For many months, a team of biologists from the Salk Institute have been using SkyPilot to conduct research on the cloud on a daily basis.

In this guest user post, Dr. Hanqing Liu from the Ecker Lab shares their experiences. Cross-posted from the original post on Medium.

Modern genomic technologies generate vast amounts of data that necessitate significant computational resources for processing. Although cloud platforms are ideally suited to manage such immense computational demands, they remain underutilized in the biology field. This disparity primarily stems from the limited understanding of cloud technology and the daunting initial learning curve associated with setting up a cloud environment. Fortunately, several months ago, we at Salk Institute’s Ecker Lab added the open-source SkyPilot library from UC Berkeley to our toolkit. With SkyPilot’s assistance, we swiftly adapted our workflow to analyze extensive single-cell whole mouse brain atlas datasets entirely on the cloud.

In this post, we will describe why and how we completed this large genomic project using the cloud and SkyPilot. By the end of the post, other biologists and bioinformaticians should be able to understand the benefits of our cloud-based approach, as well as use the concrete examples we give to easily start using the cloud for their own research.

Background: Building a detailed parts list for an entire mammalian brain.

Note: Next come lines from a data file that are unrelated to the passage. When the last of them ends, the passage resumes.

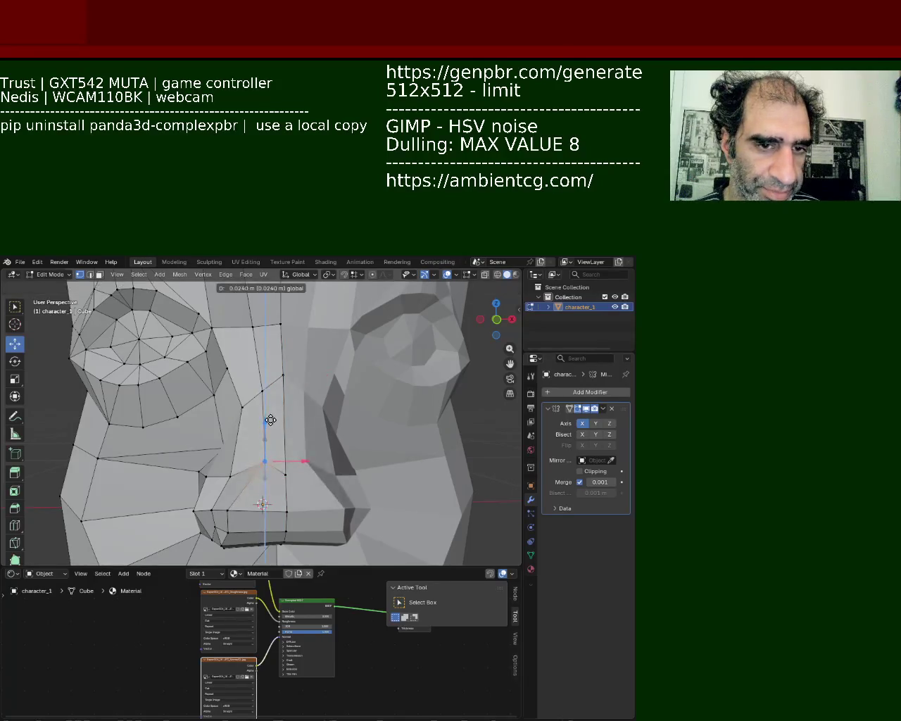
mouse_move(253, 456)
middle_mouse_down()
mouse_move(307, 416)
mouse_move(261, 422)
middle_mouse_up()
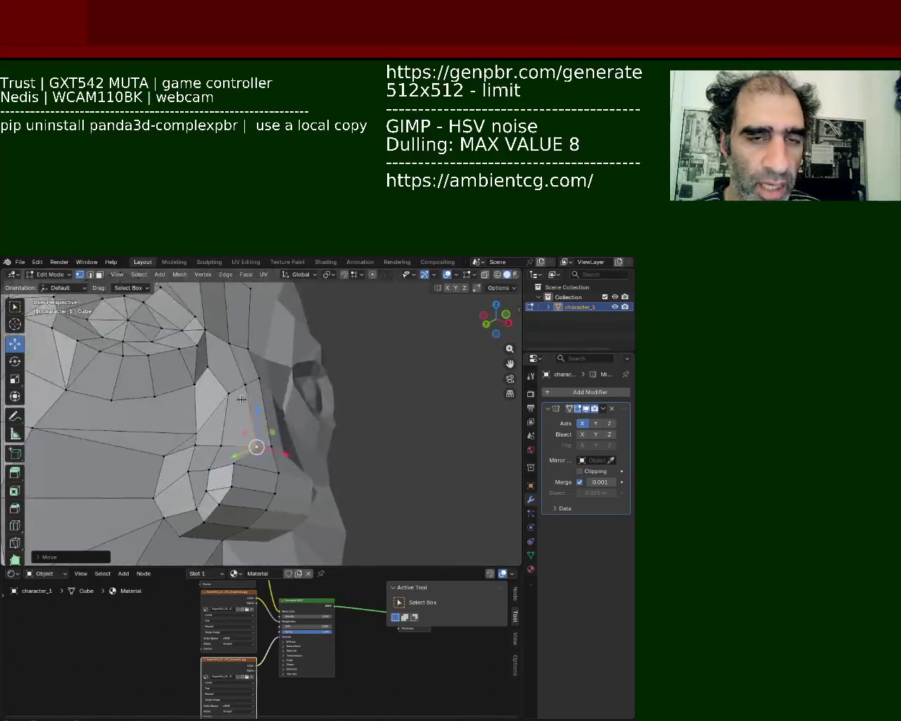
Reposition several vertices beside the eye, lowering one vertically
left_click(258, 420)
left_click_drag(258, 421, 265, 406)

The brain is one of the most complex structures in the known universe. With each human brain comprising billions of cells wiring through trillions of synapses, the question arises: how can neuroscientists efficiently unravel the immense complexity of brain cells? A potential answer lies in the revolutionary single-cell technologies, which have empowered the development of cell atlases for entire organs, akin to a detailed parts list for a sophisticated machine.

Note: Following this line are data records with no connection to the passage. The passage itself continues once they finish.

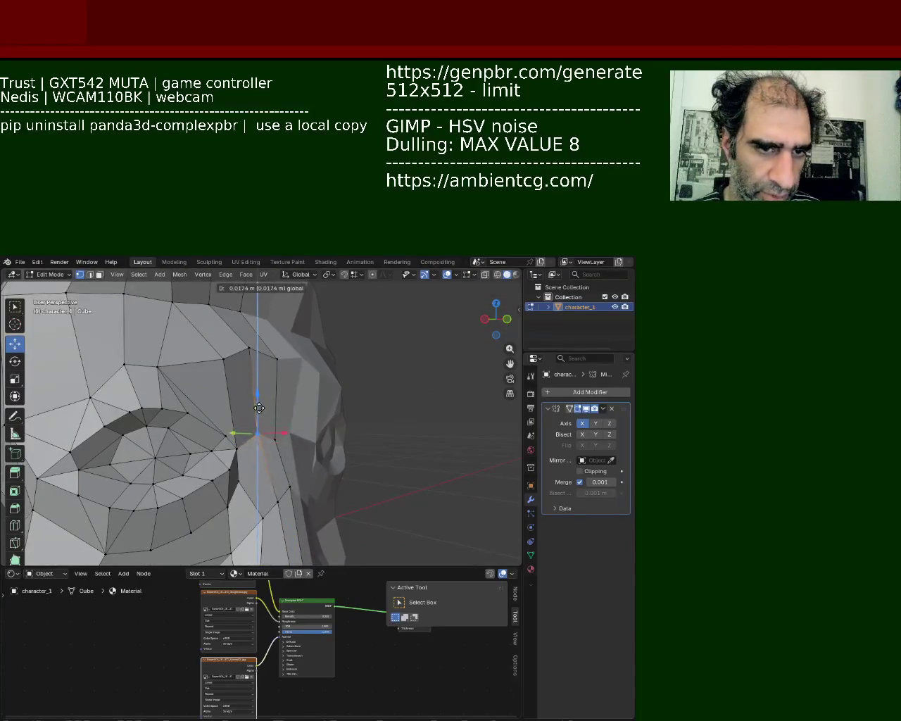
mouse_move(251, 346)
left_mouse_down()
mouse_move(247, 363)
mouse_move(221, 359)
left_mouse_up()
mouse_move(221, 359)
middle_mouse_down()
mouse_move(151, 356)
mouse_move(185, 356)
mouse_move(172, 353)
middle_mouse_up()
left_click(141, 341)
mouse_move(141, 341)
left_mouse_down()
mouse_move(167, 346)
mouse_move(127, 329)
mouse_move(109, 339)
left_mouse_up()
mouse_move(109, 340)
middle_mouse_down()
mouse_move(207, 339)
mouse_move(176, 394)
middle_mouse_up()
Move the inner eye-corner vertex up and nudge it along X
left_click(179, 401)
left_click_drag(177, 414, 183, 375)
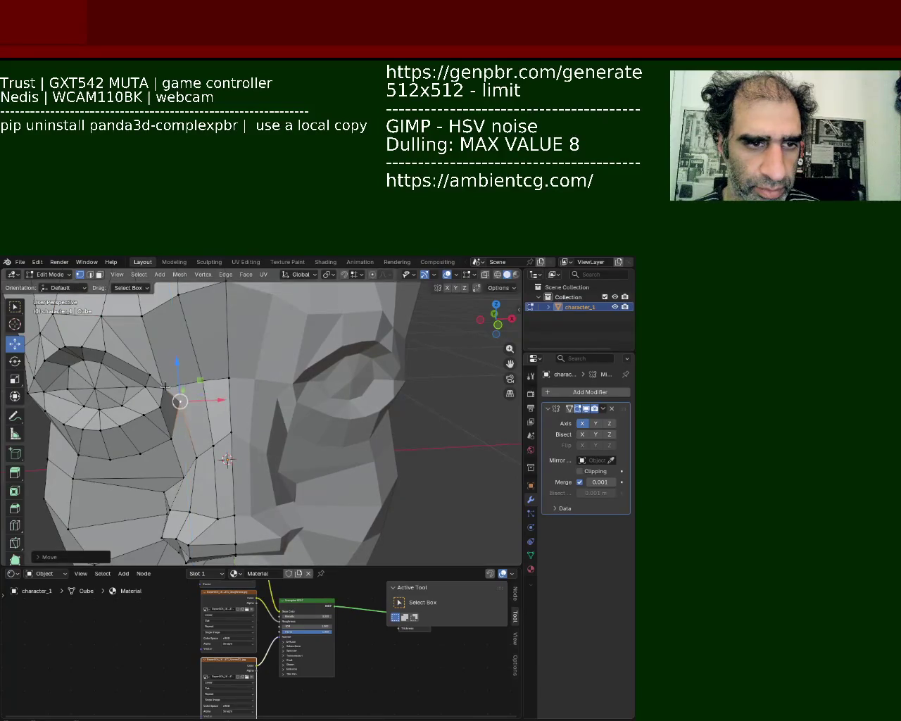
mouse_move(179, 391)
middle_mouse_down()
mouse_move(250, 365)
mouse_move(270, 370)
middle_mouse_up()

In our recent bioRxiv preprint (Fig. 1), we presented a cutting-edge single-cell genomic dataset encompassing the entire mouse brain, a widely used animal model for investigating the fundamental principles of mammalian neural systems. This study comprises multiple datasets containing over 10,000,000 in-depth single-cell profiles (generated by us and other collaborators) associated with various molecular modalities crucial to brain function, such as RNA, DNA modification, and the 3D structure of DNA. Each included dataset involves the generation of hundreds of TBs of sequencing data.

Figure 1. Summary of the whole mouse brain single-cell atlas project. See our preprint for more details.

General Cloud Workflow with SkyPilot

Although comprehensive biological analyses are beyond the scope of this blog post and are detailed in our preprint, we will concentrate on outlining a daily workflow for all our investigations. Our general workflow comprises four parts, each mapped to an out-of-the-box concept in SkyPilot:

  1. Resources: Find an appropriate computational resource on a certain region and cloud;
  2. Data (file_mounts): Read/write tons of data, existing code, and genome reference files from/to cloud object storage buckets;
  3. Setup: Install dozens of bioinformatic packages;
  4. Run: Start a Jupyter server for interactive explorations or run a Snakemake (a popular bioinformatic pipeline package) command for batch pipelines.

We visualize this general process to demonstrate how SkyPilot significantly simplifies and enhances our cloud-based productivity, using a single YAML file containing 30 lines of code (Fig. 2).

One SkyPilot YAML file generates a fully reproducible data analysis environment
Figure 2. One SkyPilot YAML file generates a fully reproducible data analysis environment.

Two use cases from actual analysis

Additionally, we present two specific examples below for readers interested in the actual biological analyses being conducted. If you have not used SkyPilot before, check out the SkyPilot “installation” and “quick start” in the documentation first.

Case I: Interactive exploration with Jupyter Notebooks

Similar to many data science projects, the initial phase of our analyses is often exploratory, necessitating access to the complete dataset using Jupyter Notebooks. In particular, a common task in single-cell data analysis involves conducting Leiden clustering on a cell-by-feature matrix. This clustering analysis comprises several preprocessing and preparation stages. Upon completing the clustering process, it is crucial to visualize the outcomes and conduct subsequent differential analyses to comprehend and characterize the cell clusters.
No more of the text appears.